Die Organisation katalanischer Frauen, die von Brustkrebs betroffen sind, die Agatha Group, initiierte im Jahr 2000 Gesprächskreise zur Anwendung von medizinischem Cannabis und brachte eine Gesetzesvorlage im katalanischen Parlament ein. Im Anschluss daran publizierte das spanische Gesundheitsministerium im Jahr 2001 den Bericht des katalanischen Pharmazeutischen Instituts über die Anwendung von Cannabis und seinen Derivaten zum Zweck der Therapie. Da damals nur sehr wenige Fakten zur Verfügung standen, ist diese Publikation heute nicht mehr aktuell, dennoch finden wir in ihr die Wurzeln der spanischen Therapieregulierung.
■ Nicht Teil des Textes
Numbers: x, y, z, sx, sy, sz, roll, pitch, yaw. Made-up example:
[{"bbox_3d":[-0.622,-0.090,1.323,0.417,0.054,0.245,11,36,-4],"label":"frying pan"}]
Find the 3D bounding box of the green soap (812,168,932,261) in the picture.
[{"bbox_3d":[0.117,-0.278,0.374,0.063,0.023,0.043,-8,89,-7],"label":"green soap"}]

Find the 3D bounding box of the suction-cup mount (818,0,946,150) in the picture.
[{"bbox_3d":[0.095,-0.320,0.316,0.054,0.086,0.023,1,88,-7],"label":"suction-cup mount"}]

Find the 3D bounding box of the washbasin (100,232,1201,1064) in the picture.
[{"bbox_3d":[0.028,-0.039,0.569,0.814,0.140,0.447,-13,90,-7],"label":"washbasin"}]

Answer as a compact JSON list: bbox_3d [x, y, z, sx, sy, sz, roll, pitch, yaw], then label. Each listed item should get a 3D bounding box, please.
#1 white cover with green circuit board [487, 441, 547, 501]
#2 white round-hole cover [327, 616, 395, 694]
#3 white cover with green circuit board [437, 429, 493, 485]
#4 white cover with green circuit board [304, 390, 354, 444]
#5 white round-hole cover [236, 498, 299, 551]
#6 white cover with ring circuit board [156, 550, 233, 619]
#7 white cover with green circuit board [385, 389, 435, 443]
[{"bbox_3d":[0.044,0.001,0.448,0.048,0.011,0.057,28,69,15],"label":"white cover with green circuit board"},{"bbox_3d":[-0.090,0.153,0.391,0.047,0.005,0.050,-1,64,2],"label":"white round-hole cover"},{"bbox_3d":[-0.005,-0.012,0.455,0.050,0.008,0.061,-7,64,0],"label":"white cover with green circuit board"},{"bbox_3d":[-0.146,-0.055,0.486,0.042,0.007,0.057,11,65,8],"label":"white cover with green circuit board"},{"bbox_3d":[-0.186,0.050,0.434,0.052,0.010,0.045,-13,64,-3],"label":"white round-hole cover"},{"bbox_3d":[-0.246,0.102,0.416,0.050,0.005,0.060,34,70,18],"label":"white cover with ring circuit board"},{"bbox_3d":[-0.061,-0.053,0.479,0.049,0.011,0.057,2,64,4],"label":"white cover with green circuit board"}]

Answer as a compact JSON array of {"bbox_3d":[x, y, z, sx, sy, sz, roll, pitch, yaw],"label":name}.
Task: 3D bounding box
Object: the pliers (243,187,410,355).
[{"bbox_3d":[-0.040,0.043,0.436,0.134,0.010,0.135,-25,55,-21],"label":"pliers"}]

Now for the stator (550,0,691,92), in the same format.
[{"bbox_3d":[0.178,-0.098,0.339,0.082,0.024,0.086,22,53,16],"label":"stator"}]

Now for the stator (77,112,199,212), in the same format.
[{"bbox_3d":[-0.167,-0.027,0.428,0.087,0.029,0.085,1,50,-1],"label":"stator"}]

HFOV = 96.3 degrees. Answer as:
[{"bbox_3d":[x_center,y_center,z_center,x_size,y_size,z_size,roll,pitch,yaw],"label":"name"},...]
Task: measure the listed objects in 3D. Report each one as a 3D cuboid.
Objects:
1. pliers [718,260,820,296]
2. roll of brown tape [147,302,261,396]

Die Publikation forderte ein experimentelles Programm mit aus Holland importiertem Cannabis, das in der Zwischenzeit zahllose Veränderungen erfahren hat und letzten Endes keine verwertbaren Ergebnisse erbrachte. Das katalanische Gesundheitsministerium startete 2005 ein neues Experimentalprogramm, diesmal nicht mit Cannabisblüten, sondern mit einem aus Öl hergestellten Medikament mit dem Namen Sativex. Das Präparat wurde schließlich 2010 offiziell für die Behandlung von Krämpfen bei Multiple-Sklerose-PatientInnen zugelassen.

Aus den Clubs ins Parlament

Auf die Regulierung, die sich immer weiter verzögerte, wollte ein Teil der PatientInnen nicht mehr warten, sondern sich lieber seine Medikamente im Cannabis Club besorgen. In einer Untersuchung aus dem Jahr 2012 gaben 6 Prozent der CSC-Mitglieder an, TherapiepatientInnen zu sein. Wenn man bedenkt, dass damals die Clubs bis zu 1.000 Mitglieder haben konnten, verrät die Prozentzahl, wie viele PatientInnen es gibt. Nicht überraschend, dass sich in den vergangenen Jahren weitere Akteure dem Kampf um die Patientenrechte angeschlossen haben. 2015 wurde die OECM (Observatorio Español de Cannabis Medicinal) gegründet, eine Cannabis-Beobachtungsstelle, die nach drei Jahren schon gewaltige Ergebnisse vorweisen kann. Sie veranstaltete erfolgreiche Konferenzen, führte Verhandlungen mit PolitikerInnen und erreichte die Vorlage eines Gesetzes im Kongress. Im Februar letzten Jahres schloss sich die OECM der Partei der Bürgerschaft Ciudadanos an, die eine Vorlage einreichte, die darauf abzielt, dass die Regierung medizinisches Cannabis und seine Derivate für PatientInnen reguliert und leichter zugänglich macht. Der Vorschlag schließt auch den Anbau, die Vertriebspunkte und ein Monitorsystem über die Lebensqualität der Kranken ein.

Die UPRC (Unión de Pacientes por la Regulación del Cannabis) entstand 2017, dem Ruf der PatientInnen folgend, und ist ein weiterer Meilenstein bei der Schaffung eines Modells für medizinisches Cannabis, das sich an den Bedürfnissen der PatientInnen orientiert. (Eine Reihe von Interviews mit Mitgliedern der Organisation begann in der letzten Nummer von Medijuana – der Hrsg.) Nach dem Bericht der GDPO gehen die medizinischen Cannabisprogramme in Katalonien einer leuchtenden Zukunft entgegen. Auf Landesebene gibt der Regulierungsvorschlag von Ciudadanos Anlass zur Hoffnung, dass das katalanische Modell ein Vorbild für ganz Spanien und Europa sein kann.